Records for processing:
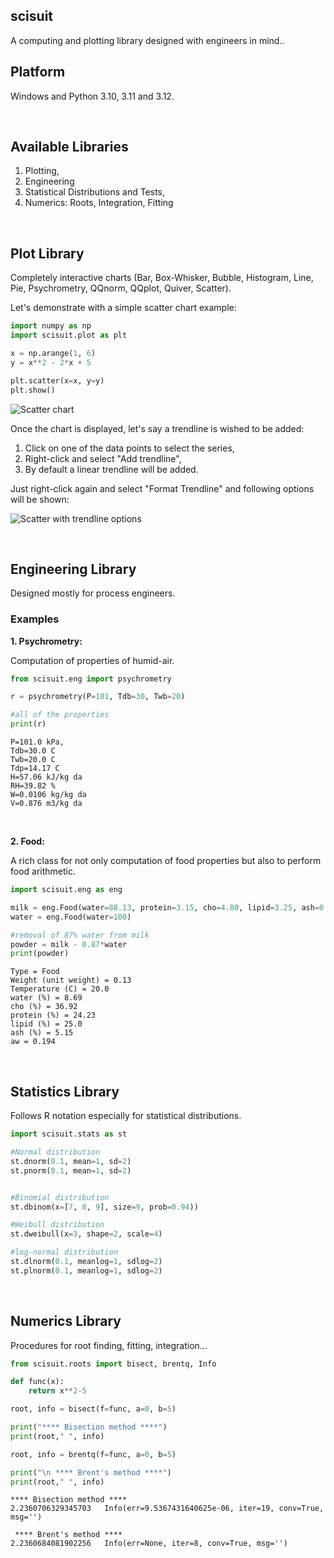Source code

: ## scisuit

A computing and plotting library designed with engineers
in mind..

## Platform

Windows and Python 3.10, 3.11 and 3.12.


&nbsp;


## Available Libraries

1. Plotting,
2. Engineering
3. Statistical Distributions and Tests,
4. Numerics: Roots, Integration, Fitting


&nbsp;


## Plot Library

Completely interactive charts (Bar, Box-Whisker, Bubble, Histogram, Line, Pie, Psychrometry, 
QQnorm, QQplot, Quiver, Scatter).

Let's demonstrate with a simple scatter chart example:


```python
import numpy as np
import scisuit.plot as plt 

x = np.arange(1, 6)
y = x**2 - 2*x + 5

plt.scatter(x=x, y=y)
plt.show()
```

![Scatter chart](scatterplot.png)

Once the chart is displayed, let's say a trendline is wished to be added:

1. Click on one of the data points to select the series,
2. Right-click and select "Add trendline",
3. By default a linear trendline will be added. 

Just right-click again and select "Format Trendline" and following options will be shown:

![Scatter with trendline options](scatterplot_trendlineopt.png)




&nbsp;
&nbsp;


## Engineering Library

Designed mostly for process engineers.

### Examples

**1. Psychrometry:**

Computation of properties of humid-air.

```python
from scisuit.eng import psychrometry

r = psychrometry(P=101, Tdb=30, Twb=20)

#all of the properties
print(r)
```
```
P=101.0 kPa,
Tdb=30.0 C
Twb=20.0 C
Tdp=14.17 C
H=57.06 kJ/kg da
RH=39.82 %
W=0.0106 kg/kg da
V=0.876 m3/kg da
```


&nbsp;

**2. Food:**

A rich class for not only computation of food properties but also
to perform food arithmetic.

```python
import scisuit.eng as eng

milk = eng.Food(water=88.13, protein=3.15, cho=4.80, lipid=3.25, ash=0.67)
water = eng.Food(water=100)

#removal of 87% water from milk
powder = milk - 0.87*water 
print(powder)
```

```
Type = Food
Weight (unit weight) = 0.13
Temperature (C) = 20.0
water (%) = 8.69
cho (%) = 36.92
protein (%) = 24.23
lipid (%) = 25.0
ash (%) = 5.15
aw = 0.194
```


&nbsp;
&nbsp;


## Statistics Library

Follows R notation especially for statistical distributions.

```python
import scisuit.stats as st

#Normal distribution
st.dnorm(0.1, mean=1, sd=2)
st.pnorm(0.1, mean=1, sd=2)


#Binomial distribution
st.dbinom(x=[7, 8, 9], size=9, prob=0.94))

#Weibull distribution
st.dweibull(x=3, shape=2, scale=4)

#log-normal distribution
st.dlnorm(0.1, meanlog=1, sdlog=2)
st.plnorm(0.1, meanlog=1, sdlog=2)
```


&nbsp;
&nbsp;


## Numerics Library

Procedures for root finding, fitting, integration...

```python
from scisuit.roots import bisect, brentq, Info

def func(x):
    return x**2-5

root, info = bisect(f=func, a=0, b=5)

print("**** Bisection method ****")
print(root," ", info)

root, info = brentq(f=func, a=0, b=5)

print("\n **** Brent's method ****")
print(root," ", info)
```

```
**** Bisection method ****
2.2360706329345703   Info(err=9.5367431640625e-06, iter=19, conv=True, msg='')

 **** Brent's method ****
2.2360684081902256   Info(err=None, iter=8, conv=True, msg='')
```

Exercise prompt: What is needed is an exact retyping of the lines from the start of the data through the line with "Once the chart", with both end lines kept and every picture left out.

Output:
Source code

: ## scisuit

A computing and plotting library designed with engineers
in mind..

## Platform

Windows and Python 3.10, 3.11 and 3.12.


&nbsp;


## Available Libraries

1. Plotting,
2. Engineering
3. Statistical Distributions and Tests,
4. Numerics: Roots, Integration, Fitting


&nbsp;


## Plot Library

Completely interactive charts (Bar, Box-Whisker, Bubble, Histogram, Line, Pie, Psychrometry, 
QQnorm, QQplot, Quiver, Scatter).

Let's demonstrate with a simple scatter chart example:


```python
import numpy as np
import scisuit.plot as plt 

x = np.arange(1, 6)
y = x**2 - 2*x + 5

plt.scatter(x=x, y=y)
plt.show()
```

![Scatter chart](scatterplot.png)

Once the chart is displayed, let's say a trendline is wished to be added:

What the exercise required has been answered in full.